[Source passage — start]

Yo's-
Interesting. A couple of things to keep in mind (speaking from more
than casual knowledge here):
One can start with unclassified material, apply analysis, and produce an
output that itself can become classified material. This is how OSI
works (open-source intelligence, where "open source" means "not
classified sources"). So it is possible that some of what Wikileaks has
produced, may be classifiable material. If it's deemed classified, it
may or may not be advisable to access even if publicly available (for
example if one ever applies for certain kinds of jobs for which one
might be subject to extensive screening questions). In my experience
one should either err on the side of caution or give thought to the
question of how one might defend one's actions if need be.
General rule in intel: Collection is easy, post-processing is tedious,
and analysis is hard. Wikileaks appears to have collected the material
lawfully from released archives, and post-processed it. What Eddan is
calling for here is to add software functionality that simplifies the
analytic task. Adding that functionality to software used for analysis
of material, shouldn't raise any controversies in and of itself,
especially if the software is useful for other tasks aside from
analyzing leaked data dumps.
Analysis requires a certain amount of training and a certain mindset.
By way of training, there is extensive unclassified published literature
we can add to our library if anyone's interested. Some of it is
technique-specific, most of it is general but still useful to read by
way of acquiring certain ways of thinking about data. Anyone else here
with cog sci background may find themselves amused at the degree to
which the US Gov is behind the times in that area: surely we can do
better, and we might consider a project to improve upon gov-recommended
techniques.
The intel mindset is a personality trait that may not be easy to
acquire, but one approximation is a combination of above-average pattern
sense (roughly equivalent to mild paranoia;-) combined with the ability
to doubt your own hypotheses and conclusions, the ability to empathize
with others (such as the subjects of one's inquiries, or at least being
able to approximate an understanding of their own personality traits),
and relentlessly apply Occam and other reasoning tools to sort the wheat
from the chaff. There is a tendency that must be overcome, to get stuck
in a groove of either overestimating or underestimating apparent
patterns in the data. Getting the balance right, is very difficult and
can be refined with training.

[Source passage — finish]

_Apply what you read:_
- a) Rewrite everything in the rows from the line containing "ingest.target_field = current" down to the last row, replacing "vernier caliper" with "slide caliper" and changing nothing else. Omit the pictures from your version.
- b) Extend the forum post on intelligence analysis, picking up after its final sentence.

[Available records — start]

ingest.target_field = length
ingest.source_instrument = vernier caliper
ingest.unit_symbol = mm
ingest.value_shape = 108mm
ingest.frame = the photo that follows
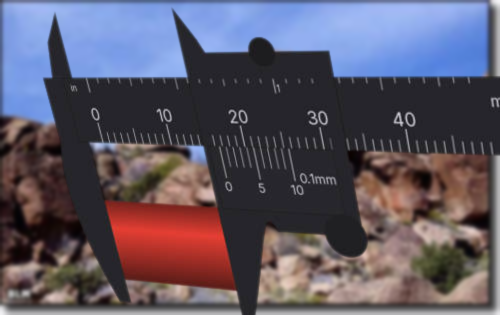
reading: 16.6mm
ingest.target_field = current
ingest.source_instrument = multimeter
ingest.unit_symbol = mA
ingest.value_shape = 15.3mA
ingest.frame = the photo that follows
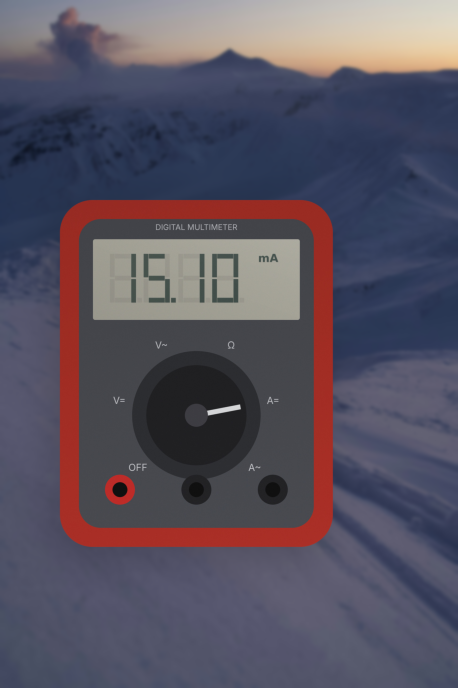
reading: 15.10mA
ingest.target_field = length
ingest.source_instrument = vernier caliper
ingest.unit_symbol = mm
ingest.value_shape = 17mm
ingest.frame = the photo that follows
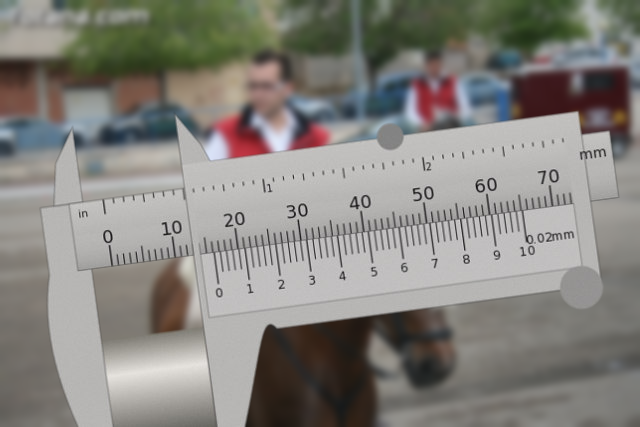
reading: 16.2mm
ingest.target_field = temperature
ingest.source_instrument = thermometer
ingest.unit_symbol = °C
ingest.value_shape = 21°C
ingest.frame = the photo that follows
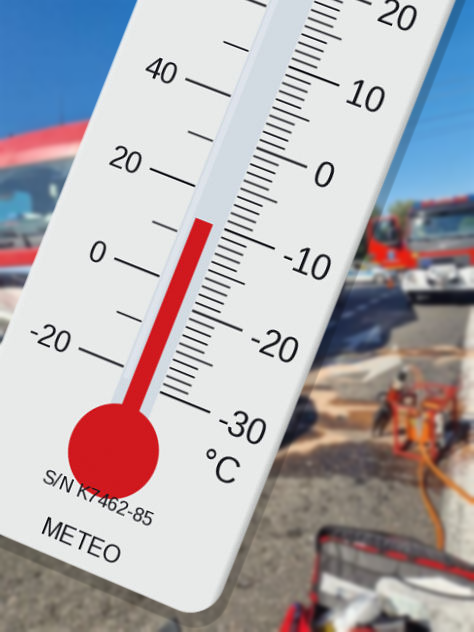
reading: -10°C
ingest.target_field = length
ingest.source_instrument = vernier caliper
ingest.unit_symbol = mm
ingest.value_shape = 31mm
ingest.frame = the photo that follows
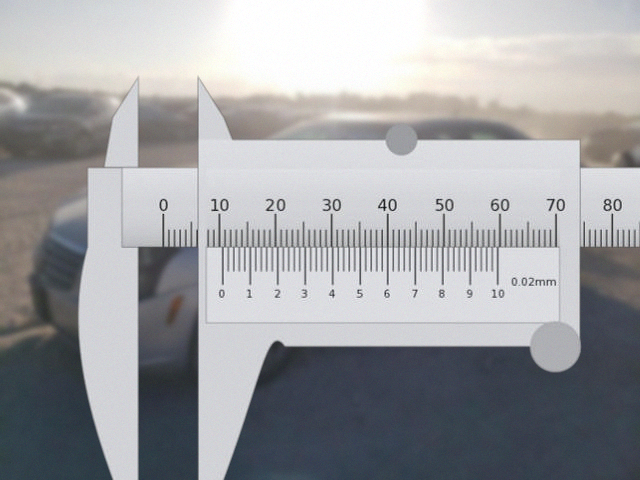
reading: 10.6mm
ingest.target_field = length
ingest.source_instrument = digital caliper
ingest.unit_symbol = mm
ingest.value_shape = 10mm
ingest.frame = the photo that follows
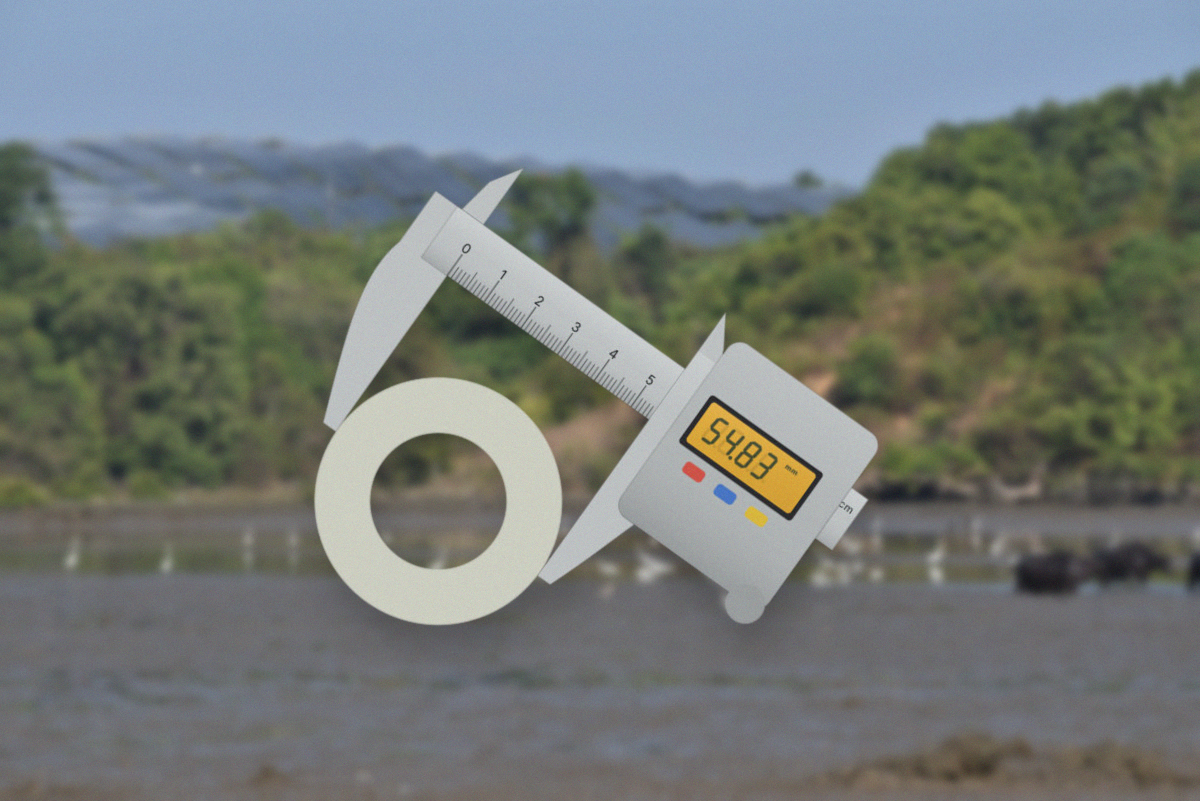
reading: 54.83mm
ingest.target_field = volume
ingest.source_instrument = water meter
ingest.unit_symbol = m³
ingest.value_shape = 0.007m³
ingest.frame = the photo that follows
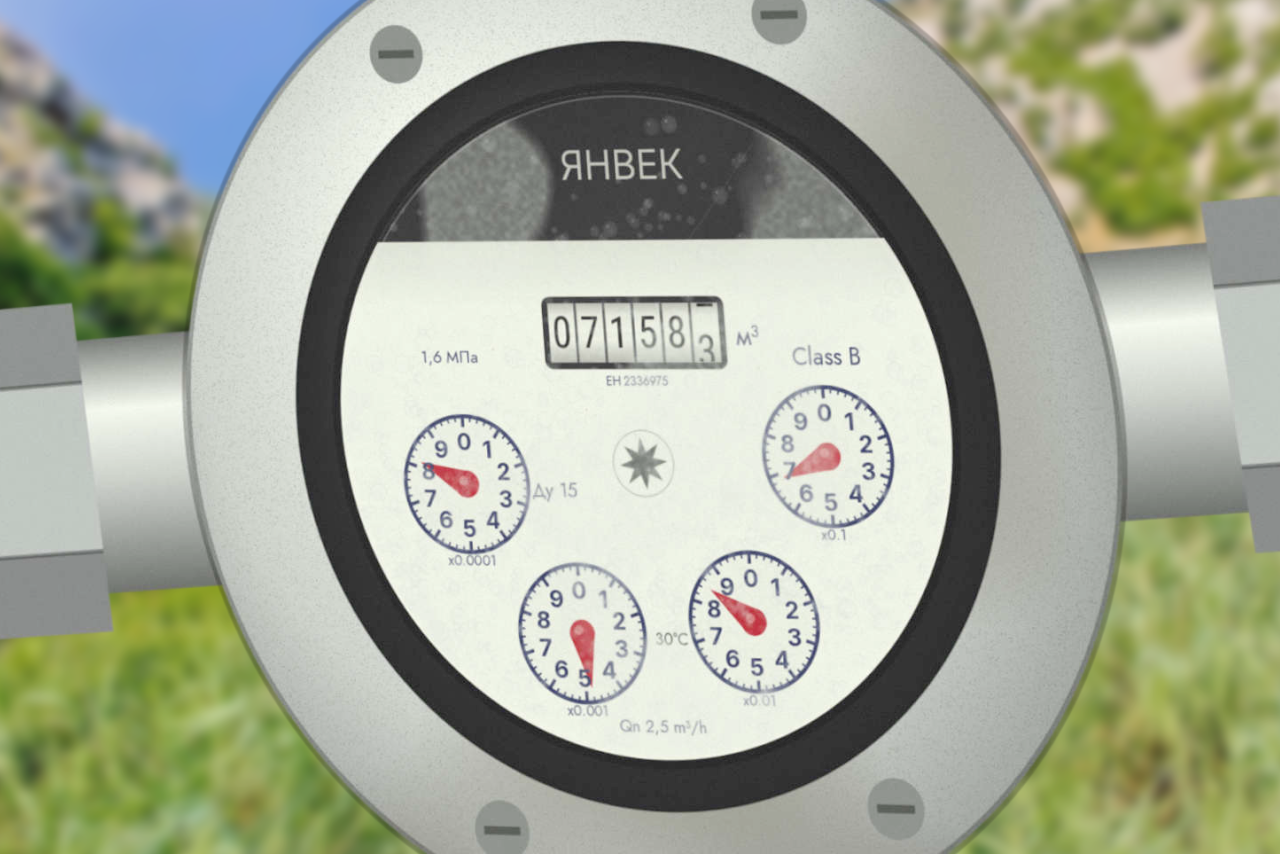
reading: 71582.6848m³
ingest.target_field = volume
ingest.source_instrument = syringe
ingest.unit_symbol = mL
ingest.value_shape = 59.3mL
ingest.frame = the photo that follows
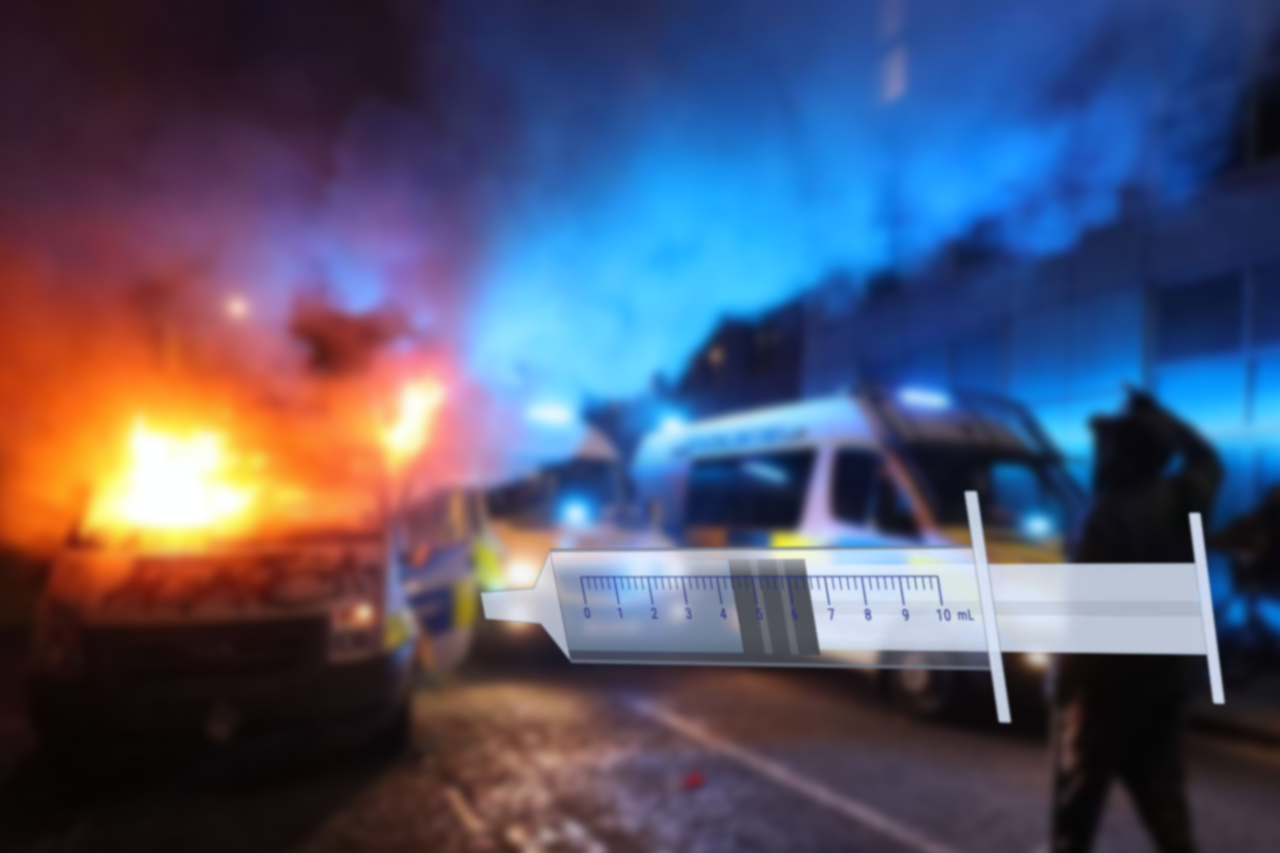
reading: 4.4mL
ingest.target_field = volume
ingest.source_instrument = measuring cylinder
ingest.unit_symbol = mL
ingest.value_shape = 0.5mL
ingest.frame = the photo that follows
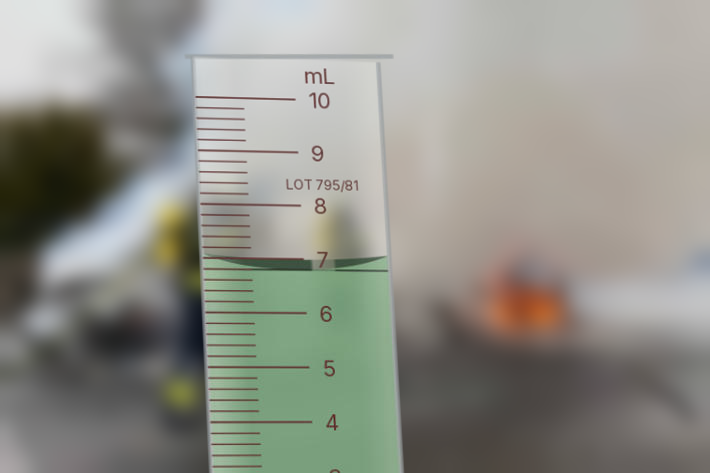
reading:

[Available records — finish]

_Answers for each item:_
- a)
ingest.target_field = current
ingest.source_instrument = multimeter
ingest.unit_symbol = mA
ingest.value_shape = 15.3mA
ingest.frame = the photo that follows
reading: 15.10mA
ingest.target_field = length
ingest.source_instrument = slide caliper
ingest.unit_symbol = mm
ingest.value_shape = 17mm
ingest.frame = the photo that follows
reading: 16.2mm
ingest.target_field = temperature
ingest.source_instrument = thermometer
ingest.unit_symbol = °C
ingest.value_shape = 21°C
ingest.frame = the photo that follows
reading: -10°C
ingest.target_field = length
ingest.source_instrument = slide caliper
ingest.unit_symbol = mm
ingest.value_shape = 31mm
ingest.frame = the photo that follows
reading: 10.6mm
ingest.target_field = length
ingest.source_instrument = digital caliper
ingest.unit_symbol = mm
ingest.value_shape = 10mm
ingest.frame = the photo that follows
reading: 54.83mm
ingest.target_field = volume
ingest.source_instrument = water meter
ingest.unit_symbol = m³
ingest.value_shape = 0.007m³
ingest.frame = the photo that follows
reading: 71582.6848m³
ingest.target_field = volume
ingest.source_instrument = syringe
ingest.unit_symbol = mL
ingest.value_shape = 59.3mL
ingest.frame = the photo that follows
reading: 4.4mL
ingest.target_field = volume
ingest.source_instrument = measuring cylinder
ingest.unit_symbol = mL
ingest.value_shape = 0.5mL
ingest.frame = the photo that follows
reading:

- b)
And of course one needs to adopt a scientific attitude of objectivity or
at least non-prejudice about one's subject matter, for example one can't
go into an exercise with predetermined notions about the motives of
individuals etc. (In other words, don't jump to conclusions based on
the names "Nixon" and "Kissinger.")
Very often it turns out that the key to an analytic exercise is not
something obvious in and of itself, such as ferreting out a damning
quote from a subject, but rather something that emerges in the
relationships between two or more pieces of data each of which is
unremarkable.
Anyway, if anyone's interested, we can discuss further. Though, this
week I'm majorly busy with work.
laters-
-G.
=====
On 13-04-08-Mon 2:53 AM, Eddan wrote:
now this is really dangerous... Add metadata search
functionality to
Wikileaks-released excessively classified diplomatic cables. Make this
comprehensible to people who aren't foreign policy geeks and the Arab
Spring will have been just warm-up practice.
it seems like it would be very useful to better understand what
Wikileaks means by their reverse engineering of the US gov metadata.
it would be _monumental_ to further enhance this treasure trove with
some natural language search and more sophisticated pattern
recognition. Sudo-Leaks, anyone?
[excerpt from
http://wikileaks.org/plusd/about/]
The Kissinger Cables <http://wikileaks.org/plusd/about/#tkc>
The Kissinger Cables comprise more than 1.7 million US diplomatic
records for the period 1973 to 1976. Dating from January 1, 1973 to
December 31, 1976 they cover a variety of diplomatic traffic including
cables, intelligence reports and congressional correspondence. They
include more than 320,000 originally classified records, including
286,000 full US diplomatic cables. There are more than 12,000
documents with the sensitive handling restriction "NODIS", 'no
distribution', and more than 9,000 labelled "Eyes Only". Full cables
originally classed as "SECRET" total more than 61,000 and
"CONFIDENTIAL" more than 250,000.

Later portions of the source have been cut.